WHAT YOU ARE ASKED TO DO: An exact restatement of the data below, with the pictures removed, is the required answer.

Scene change detection data:
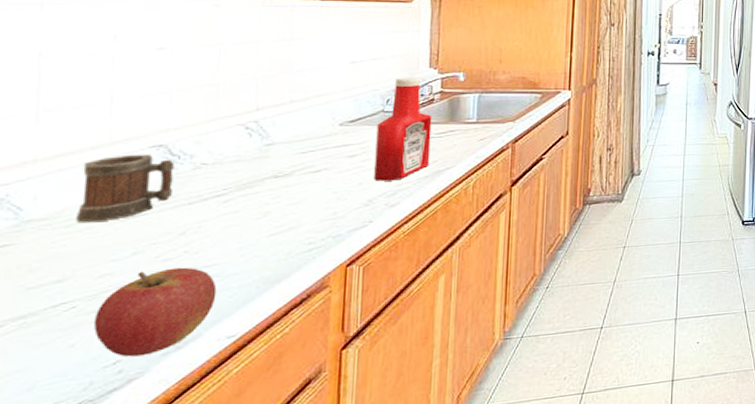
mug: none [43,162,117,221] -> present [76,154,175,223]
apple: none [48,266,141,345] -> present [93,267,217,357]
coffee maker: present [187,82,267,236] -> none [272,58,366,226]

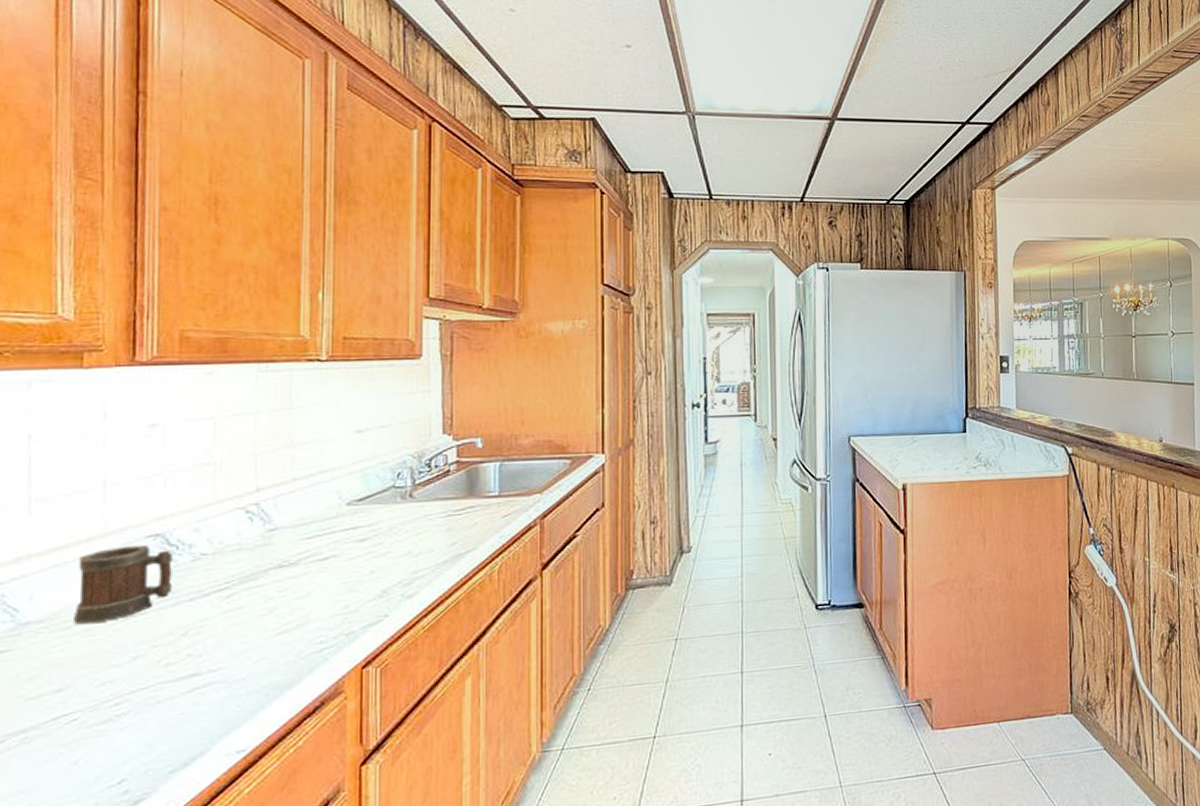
apple: present [93,267,217,357] -> none [96,672,224,776]
ketchup bottle: present [374,77,432,181] -> none [387,446,449,569]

SOLUTION BELOW:
mug: none [43,162,117,221] -> present [76,154,175,223]
apple: none [48,266,141,345] -> present [93,267,217,357]
coffee maker: present [187,82,267,236] -> none [272,58,366,226]

apple: present [93,267,217,357] -> none [96,672,224,776]
ketchup bottle: present [374,77,432,181] -> none [387,446,449,569]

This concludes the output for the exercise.